Por F. Javier Duplá sj.
Cada vez que acaricias a un niño es Navidad.
Cada vez que abrazas a un abuelo es Navidad.
Cada vez que sonríes con alegría es Navidad.
Cada vez que cuentas un chiste para alegrar a otros es Navidad.
Cada vez que olvidas un juicio negativo sobre ti es Navidad.
Cada vez que visitas un enfermo es Navidad.
Cada vez que das una limosna es Navidad.
Cada vez que adoras al Niño Jesús es Navidad.
Nos cuesta entender que todo un Dios se haya hecho niño; es demasiado grande la distancia entre ese ser infinito y nosotros, pequeños, débiles y mortales. Pero Dios así lo quiso para nuestro gozo y esperanza. Las madres, no nosotros los hombres, sienten y se transportan de gozo cuando un recién nacido les reclama alimento y se lo ponen al pecho. Y lo limpian con gusto cuando se desagua o se hace caquitas. Así lo hizo la Virgen María con ese precioso Niño nacido en Belén.
Tenemos un concepto y una imagen de Dios, tal vez inculcada desde la infancia, como de un Dios todopoderoso, preceptor de los mandamientos, que castiga a los que no los cumplen. Jesús con su nacimiento nos presenta otra imagen de Dios, que escoge lo peor para su hijo: nace en un pueblo poco conocido, en una familia muy pobre, que tiene que emigrar para que no le maten al recién nacido; no pertenece a la casta sacerdotal, sino que es un laico… y de pronto cambia su vida y hace cambiar la de millones y millones que le creen, le siguen, le aman, actúan como él. La natividad nos arroja al misterio de un Dios diferente, muy cercano, inesperado y querido.
Se me ocurre un pensamiento extraño cuando escribo estas ideas: si Jesús tuviera que nacer hoy, ¿dónde lo haría? ¿En un hogar bien acomodado, con un árbol de Navidad cuajado de regalos y una comida abundante con vinos selectos? ¿En una zona de la ciudad de quintas lujosas, con cinco carros en el garaje y televisores en todas las habitaciones? ¿O escogería una familia que vive en un apartamento modesto de un edificio anónimo de la gran ciudad? ¿O iría más bien a nacer entre gente pobre, digamos en un ranchito caraqueño o en una favela brasileña? ¿Tal vez nacería en una familia de desplazados por la persecución política, el hambre o el miedo a la guerra? Son preguntas sin respuesta, porque Jesús ya nació hace dos mil años, pero lo hizo en unas condiciones muy particulares de desplazamiento y de pobreza, que algo deben indicarnos si sabemos usar nuestra cabeza y nuestro corazón.
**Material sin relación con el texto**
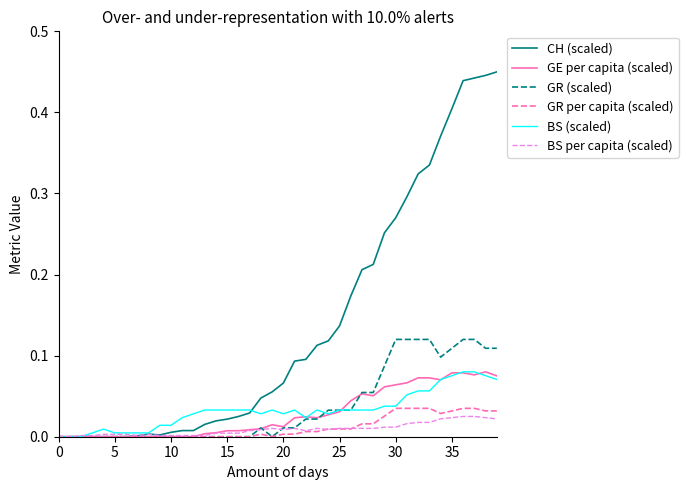

Which series has the widest spread of values?

CH (scaled)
No nos sentimos cómodos ante el hecho del nacimiento pobre de Jesús y por eso lo hemos ido desplazando hasta borrarlo prácticamente de nuestra conciencia. Nos parece que ser pobre es lo último, lo indeseable, una situación de la que hay que salir como sea. Y no nos damos cuenta de que la inmensa mayoría de los hombres y mujeres que han existido en toda la historia han sido pobres. Esa ha sido la condición normal de la existencia humana. No digo que la pobreza extrema sea buena, desde luego que no. Pero una pobreza relativa, alejada de lujos innecesarios y de celebraciones ostentosas, abre el corazón a los demás, hace más solidarios, saca del egoísmo e impulsa a compartir. Creo que esa pobreza está más cerca del espíritu de la Navidad que los derroches innecesarios del consumismo de las celebraciones en Occidente.